#### TASK STATEMENT:
Transcribe all of the entries below exactly. Leave out the pictures.

#### DATA SHOWN:
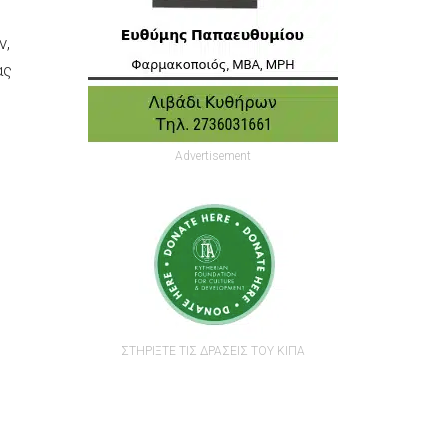
ν,
ας
Advertisement
ΣΤΗΡΙΞΤΕ ΤΙΣ ΔΡΑΣΕΙΣ ΤΟΥ ΚΙΠΑ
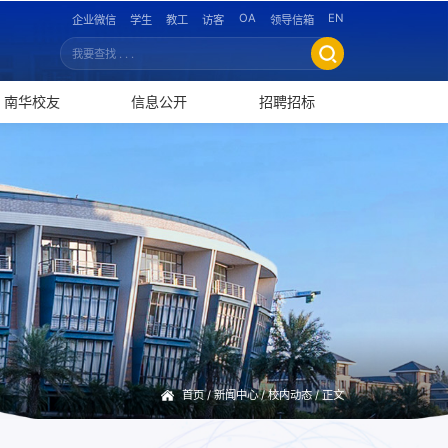
OA
EN
企业微信
学生
教工
访客
领导信箱
南华校友
信息公开
招聘招标
首页
/
新闻中心
/
校内动态
/ 正文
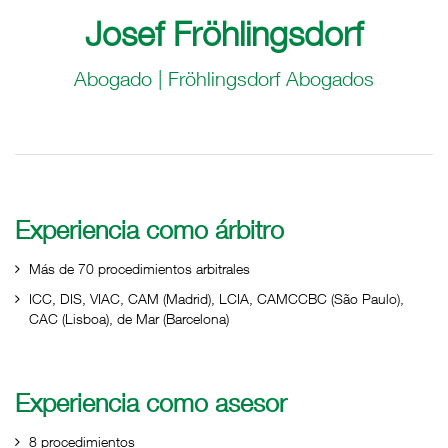
Josef Fröhlingsdorf
Abogado | Fröhlingsdorf Abogados
Experiencia como árbitro
Más de 70 procedimientos arbitrales
ICC, DIS, VIAC, CAM (Madrid), LCIA, CAMCCBC (São Paulo),
CAC (Lisboa), de Mar (Barcelona)
Experiencia como asesor
8 procedimientos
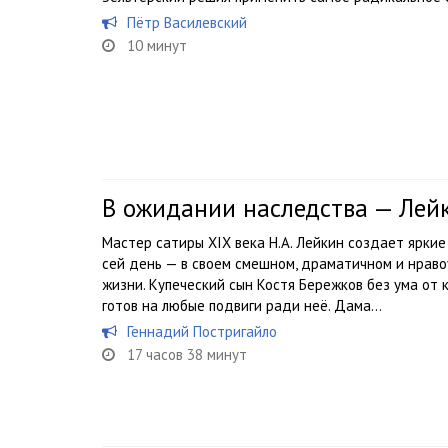
Пётр Василевский
10 минут
В ожидании наследства — Лей
Мастер сатиры XIX века Н.А. Лейкин создает ярки
сей день — в своем смешном, драматичном и нраво
жизни. Купеческий сын Костя Бережков без ума от
готов на любые подвиги ради неё. Дама...
Геннадий Постригайло
17 часов 38 минут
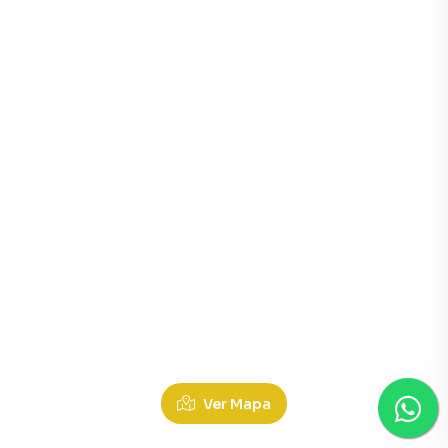
Casas para Alugar em Jardim Portal De Itamaraca, Lond
Ver Mapa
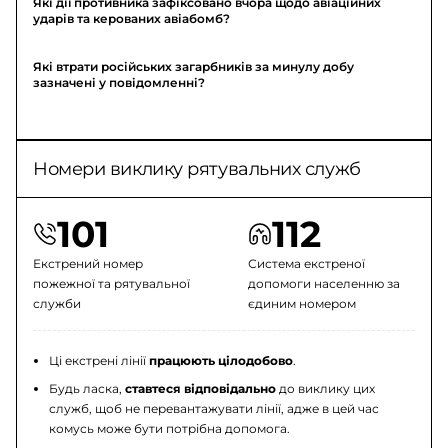
Які дії противника зафіксовано вчора щодо авіаційних
ударів та керованих авіабомб?
Які втрати російських загарбників за минулу добу
зазначені у повідомленні?
Номери виклику рятувальних служб
101
112
Екстрений номер
Система екстреної
пожежної та рятувальної
допомоги населенню за
служби
єдиним номером
Ці екстрені лінії
працюють цілодобово
.
Будь ласка,
ставтеся відповідально
до виклику цих
служб, щоб не перевантажувати лінії, адже в цей час
комусь може бути потрібна допомога.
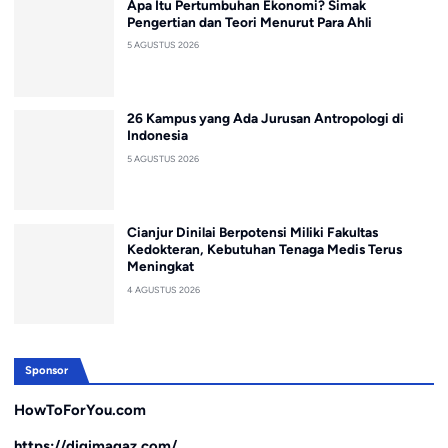
Apa Itu Pertumbuhan Ekonomi? Simak
Pengertian dan Teori Menurut Para Ahli
5 AGUSTUS 2026
26 Kampus yang Ada Jurusan Antropologi di
Indonesia
5 AGUSTUS 2026
Cianjur Dinilai Berpotensi Miliki Fakultas
Kedokteran, Kebutuhan Tenaga Medis Terus
Meningkat
4 AGUSTUS 2026
Sponsor
HowToForYou.com
https://digimagaz.com/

#### RESULT BELOW:
ν,
ας
Advertisement
ΣΤΗΡΙΞΤΕ ΤΙΣ ΔΡΑΣΕΙΣ ΤΟΥ ΚΙΠΑ
OA
EN
企业微信
学生
教工
访客
领导信箱
南华校友
信息公开
招聘招标
首页
/
新闻中心
/
校内动态
/ 正文
Josef Fröhlingsdorf
Abogado | Fröhlingsdorf Abogados
Experiencia como árbitro
Más de 70 procedimientos arbitrales
ICC, DIS, VIAC, CAM (Madrid), LCIA, CAMCCBC (São Paulo),
CAC (Lisboa), de Mar (Barcelona)
Experiencia como asesor
8 procedimientos
Пётр Василевский
10 минут
В ожидании наследства — Лей
Мастер сатиры XIX века Н.А. Лейкин создает ярки
сей день — в своем смешном, драматичном и нраво
жизни. Купеческий сын Костя Бережков без ума от
готов на любые подвиги ради неё. Дама...
Геннадий Постригайло
17 часов 38 минут
Casas para Alugar em Jardim Portal De Itamaraca, Lond
Ver Mapa
Які дії противника зафіксовано вчора щодо авіаційних
ударів та керованих авіабомб?
Які втрати російських загарбників за минулу добу
зазначені у повідомленні?
Номери виклику рятувальних служб
101
112
Екстрений номер
Система екстреної
пожежної та рятувальної
допомоги населенню за
служби
єдиним номером
Ці екстрені лінії
працюють цілодобово
.
Будь ласка,
ставтеся відповідально
до виклику цих
служб, щоб не перевантажувати лінії, адже в цей час
комусь може бути потрібна допомога.
Apa Itu Pertumbuhan Ekonomi? Simak
Pengertian dan Teori Menurut Para Ahli
5 AGUSTUS 2026
26 Kampus yang Ada Jurusan Antropologi di
Indonesia
5 AGUSTUS 2026
Cianjur Dinilai Berpotensi Miliki Fakultas
Kedokteran, Kebutuhan Tenaga Medis Terus
Meningkat
4 AGUSTUS 2026
Sponsor
HowToForYou.com
https://digimagaz.com/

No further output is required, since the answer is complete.